UPPER SADDLE RIVER, NJ – As coronavirus (COVID-19) rips through the US, consumers have been panic-buying groceries and necessities. In turn, the unprecedented consumer demand has resulted in many supermarkets across the US drastically increasing the amount of products ordered from suppliers. 

According to The Food Institute, it’s been typical over the last two decades for grocers to keep 4-6 weeks of stock on hand. But as shoppers have continuously emptied the shelves almost as soon as they can be restocked over the last few weeks, retailers are ordering approximately three months of supply at a time.  

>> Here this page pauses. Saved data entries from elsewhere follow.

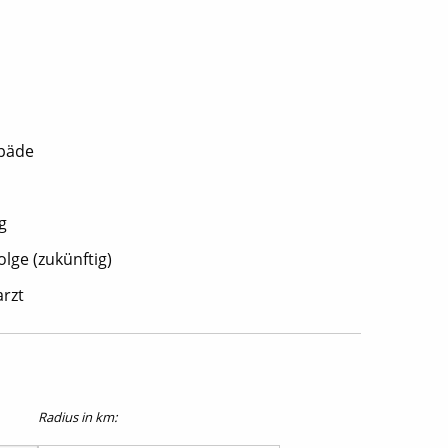
opäde
g
lge (zukünftig)
rzt
Radius in km: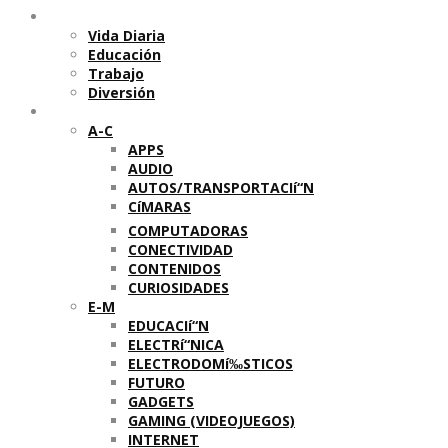
Temas
Vida Diaria
Educación
Trabajo
Diversión
Categorí­as
A-C
APPS
AUDIO
AUTOS/TRANSPORTACIí“N
CíMARAS
COMPUTADORAS
CONECTIVIDAD
CONTENIDOS
CURIOSIDADES
E-M
EDUCACIí“N
ELECTRí“NICA
ELECTRODOMí‰STICOS
FUTURO
GADGETS
GAMING (VIDEOJUEGOS)
INTERNET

“We were all surprised,” General Mills’ chief executive officer, Jeff Harmening, said to The Food Institute. “We did not come into the quarter with elevated levels of inventory in the US or frankly anywhere.” 

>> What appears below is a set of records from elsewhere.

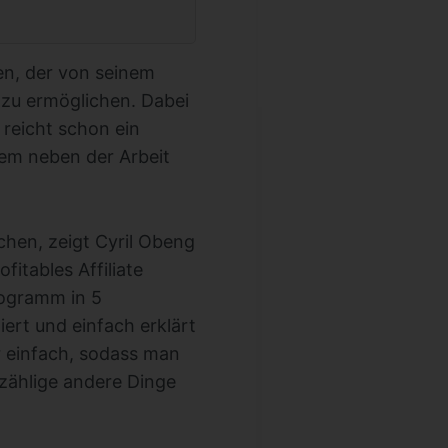
n, der von seinem
 zu ermöglichen. Dabei
reicht schon ein
em neben der Arbeit
hen, zeigt Cyril Obeng
itables Affiliate
rogramm in 5
iert und einfach erklärt
r einfach, sodass man
zählige andere Dinge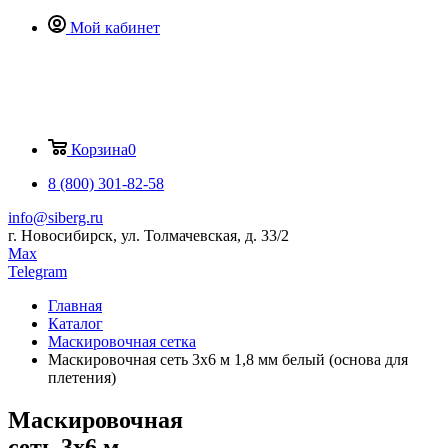
Мой кабинет
Корзина
0
8 (800) 301-82-58
info@siberg.ru
г. Новосибирск, ул. Толмачевская, д. 33/2
Max
Telegram
Главная
Каталог
Маскировочная сетка
Маскировочная сеть 3х6 м 1,8 мм белый (основа для
плетения)
Маскировочная
сеть 3х6 м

Due to increased demand, manufacturers and distributors are making as much product as processing plants can push out and delivering as quickly as possible. Both suppliers and retailers are also adding additional staff. 

Instead of shipping products to their own warehouses, many manufacturers are delivering food directly to retailers, and instead of relying on algorithms to predict how much of each product to order, retailers and suppliers are making decisions together in real time. 

The Food Institute reports that grocers like Albertsons are also sending their own trucks to warehouses for larger loads and hiring more drivers. 

Grocers are making the right move in ordering increased supply loads. Many retailers are selling out of typical three-month supplies in approximately 10 days. According to a survey by Blue Yonder, 90% of consumers reported experiencing shortages of items on the shelves, and a third said that most items were out of stock.